The BayesStore Project (BayesStore)
Eirinaios C. Michelakis, Daisy Zhe Wang, Michael Franklin, Minos Garofalakis and Joseph M. Hellerstein
Several real-world applications need to effectively manage and reason about large amounts of data that are inherently uncertain. For instance, pervasive computing applications must constantly reason about volumes of noisy sensory readings to accomplish tasks like motion prediction and modeling of human behavior. Another example arises in information extraction systems that try to convert textual information from multiple sources into structured data.
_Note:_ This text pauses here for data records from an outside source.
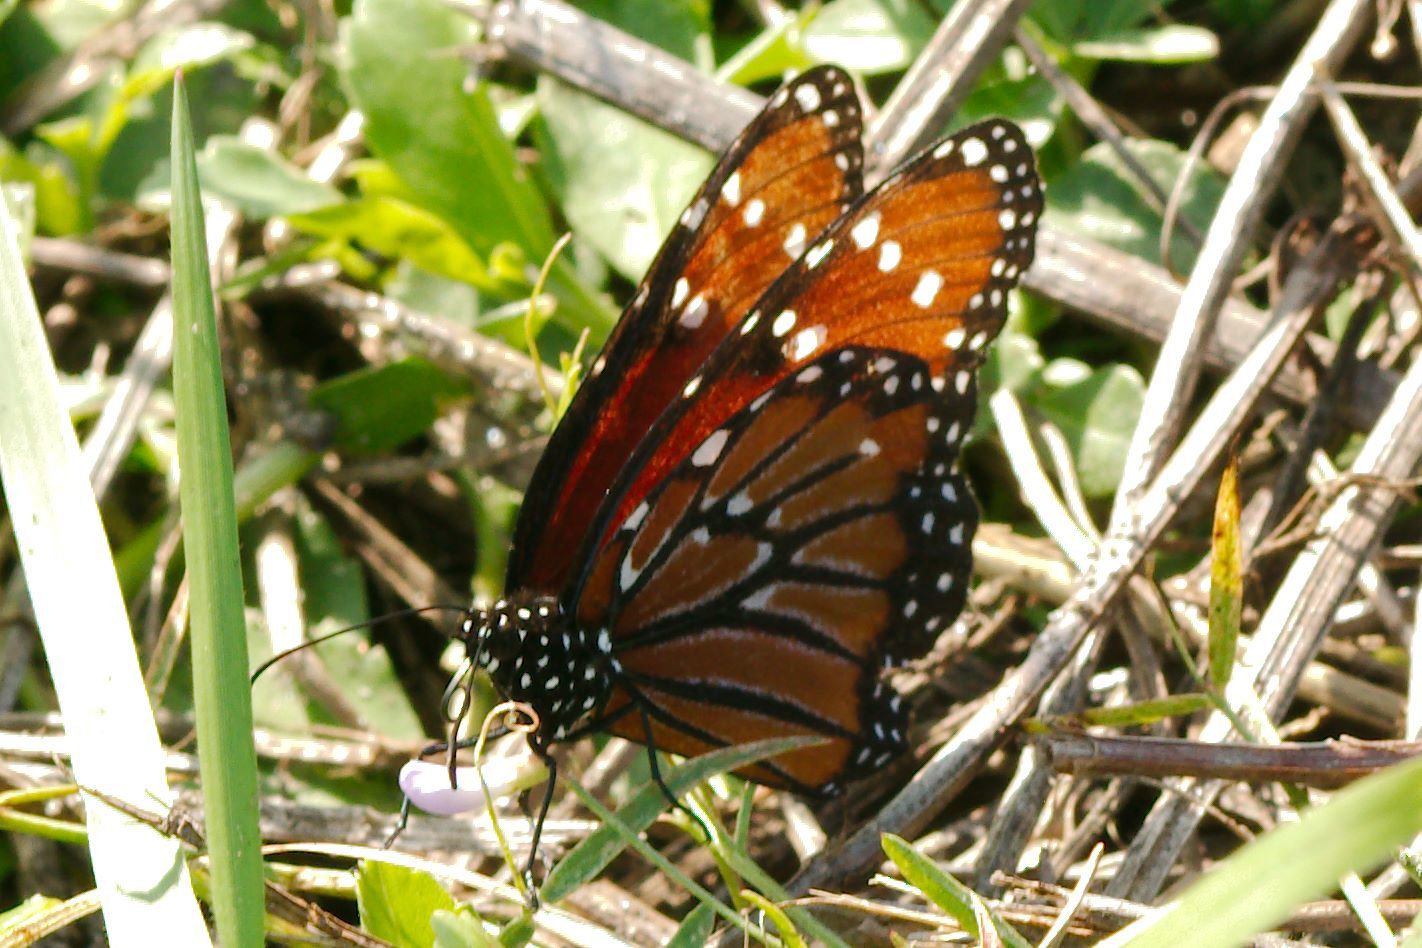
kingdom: Animalia
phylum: Arthropoda
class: Insecta
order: Lepidoptera
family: Nymphalidae
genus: Danaus
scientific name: Danaus gilippus
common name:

In information extraction, it is important to record probabilities from the extracted and integrated data, because all the missing data and errors occur in the extraction and integration pipeline.
Such probabilistic data analysis requires sophisticated machine-learning tools that can effectively model the complex correlation patterns present in uncertain data. Unfortunately, to date, most existing approaches to probabilistic database systems have relied on somewhat simplistic models of uncertainty that can be easily mapped onto existing relational architectures. In those works, probabilistic information is typically associated with individual data tuples, with limited or no support for effectively capturing and reasoning about complex data correlations.
BAYESSTORE is a novel probabilistic data management architecture built on the principle of handling statistical models and probabilistic inference tools as first-class citizens of the database system. Adopting a machine-learning view, BAYESSTORE employs concise statistical relational models to effectively encode the correlation patterns between uncertain data, and promotes probabilistic inference and statistical model manipulation as part of the standard DBMS operator repertoire to support efficient and sound query processing.
We present BAYESSTORE's uncertainty model based on a novel, first-order statistical model, we redefine traditional query processing operators, and we define inference query operators to manipulate the data and the probabilistic models of the database in an efficient manner.